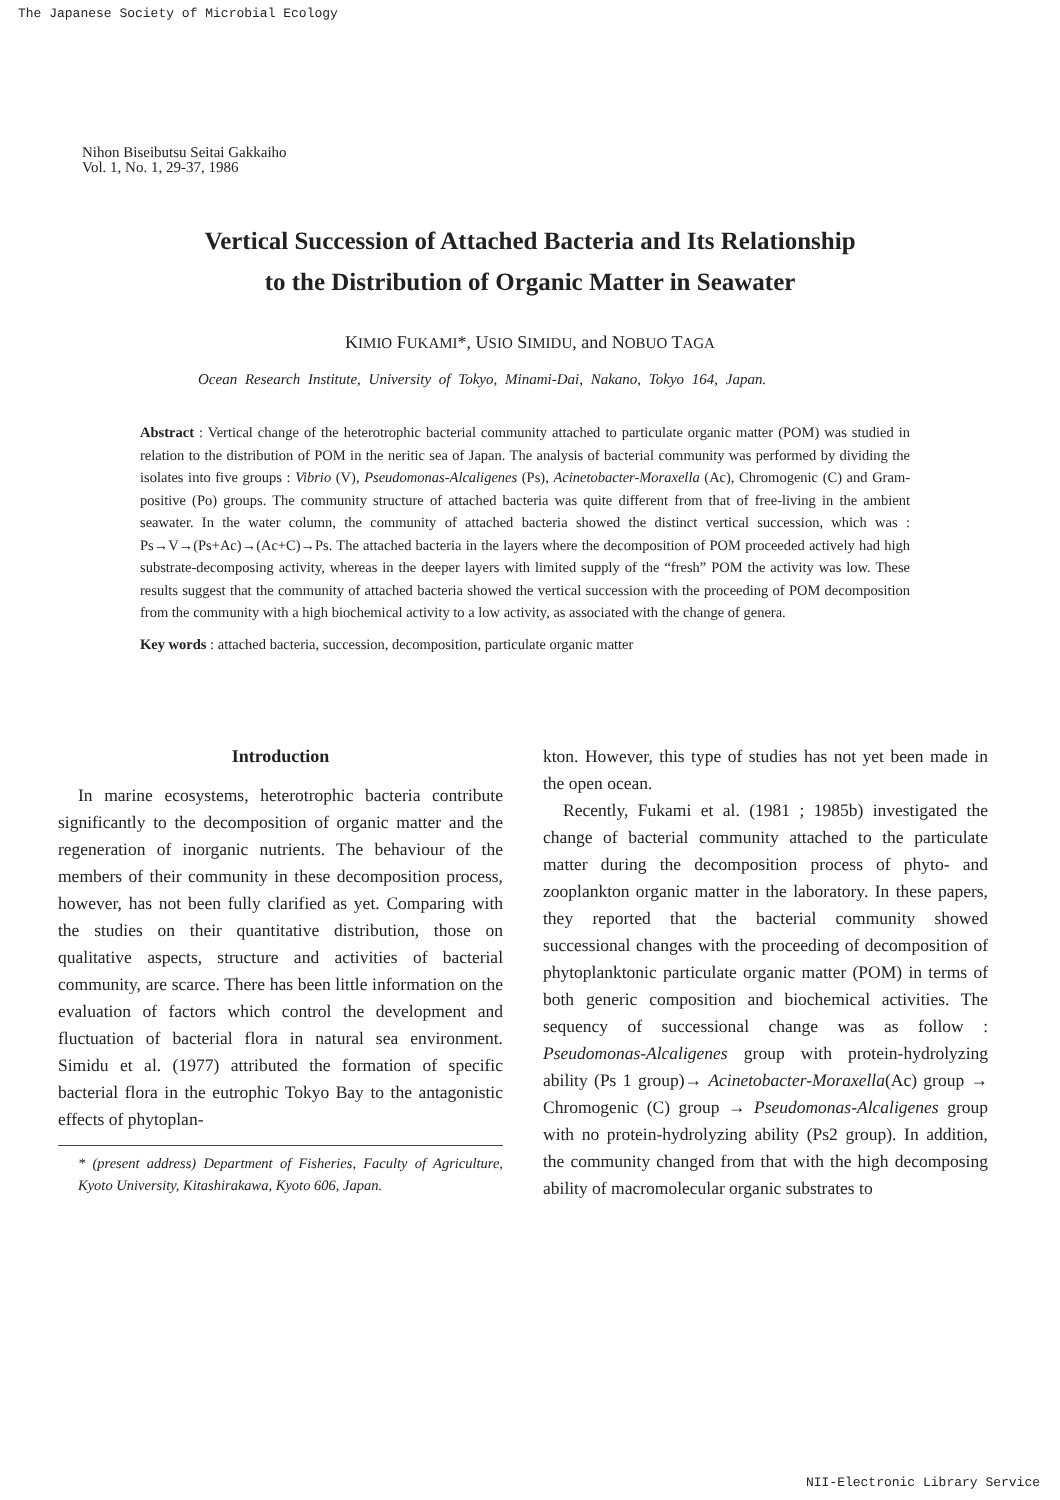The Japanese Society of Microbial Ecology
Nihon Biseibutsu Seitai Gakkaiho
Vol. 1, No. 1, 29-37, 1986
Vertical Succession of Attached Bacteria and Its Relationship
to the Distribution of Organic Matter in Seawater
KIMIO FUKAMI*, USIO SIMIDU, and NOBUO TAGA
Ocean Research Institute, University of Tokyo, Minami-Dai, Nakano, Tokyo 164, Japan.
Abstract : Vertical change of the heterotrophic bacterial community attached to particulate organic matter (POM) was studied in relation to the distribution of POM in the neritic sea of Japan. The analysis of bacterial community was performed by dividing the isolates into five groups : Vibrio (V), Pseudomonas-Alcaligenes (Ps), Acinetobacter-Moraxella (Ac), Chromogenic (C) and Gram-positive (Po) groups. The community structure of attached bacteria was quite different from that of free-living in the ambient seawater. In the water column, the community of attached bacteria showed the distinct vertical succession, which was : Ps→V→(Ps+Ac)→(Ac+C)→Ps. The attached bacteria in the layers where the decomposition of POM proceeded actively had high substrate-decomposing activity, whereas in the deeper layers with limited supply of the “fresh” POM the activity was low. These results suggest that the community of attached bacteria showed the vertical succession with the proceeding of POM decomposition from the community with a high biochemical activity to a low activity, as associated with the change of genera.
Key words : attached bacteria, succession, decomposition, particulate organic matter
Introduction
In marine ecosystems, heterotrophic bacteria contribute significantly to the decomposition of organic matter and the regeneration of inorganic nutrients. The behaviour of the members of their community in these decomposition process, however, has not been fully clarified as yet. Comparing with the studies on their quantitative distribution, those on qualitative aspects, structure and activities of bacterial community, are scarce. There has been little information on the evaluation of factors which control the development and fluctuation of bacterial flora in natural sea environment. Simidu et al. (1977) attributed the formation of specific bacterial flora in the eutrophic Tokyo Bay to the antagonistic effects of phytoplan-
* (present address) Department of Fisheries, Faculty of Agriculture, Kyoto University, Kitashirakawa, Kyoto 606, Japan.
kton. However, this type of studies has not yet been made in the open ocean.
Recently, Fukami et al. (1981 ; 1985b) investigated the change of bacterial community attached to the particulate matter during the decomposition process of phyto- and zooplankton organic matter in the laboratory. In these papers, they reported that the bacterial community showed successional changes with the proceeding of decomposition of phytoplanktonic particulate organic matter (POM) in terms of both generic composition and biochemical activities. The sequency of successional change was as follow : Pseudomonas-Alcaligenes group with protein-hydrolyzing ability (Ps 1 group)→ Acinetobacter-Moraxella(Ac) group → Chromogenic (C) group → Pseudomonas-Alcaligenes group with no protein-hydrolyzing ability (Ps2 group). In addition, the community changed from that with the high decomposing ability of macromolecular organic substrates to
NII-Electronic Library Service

****************

#### INSTRUCTIONS TO FOLLOW:
Copy out each line of the material above that holds the word "University".

#### PROBLEM SOLUTION:
Ocean Research Institute, University of Tokyo, Minami-Dai, Nakano, Tokyo 164, Japan.
* (present address) Department of Fisheries, Faculty of Agriculture, Kyoto University, Kitashirakawa, Kyoto 606, Japan.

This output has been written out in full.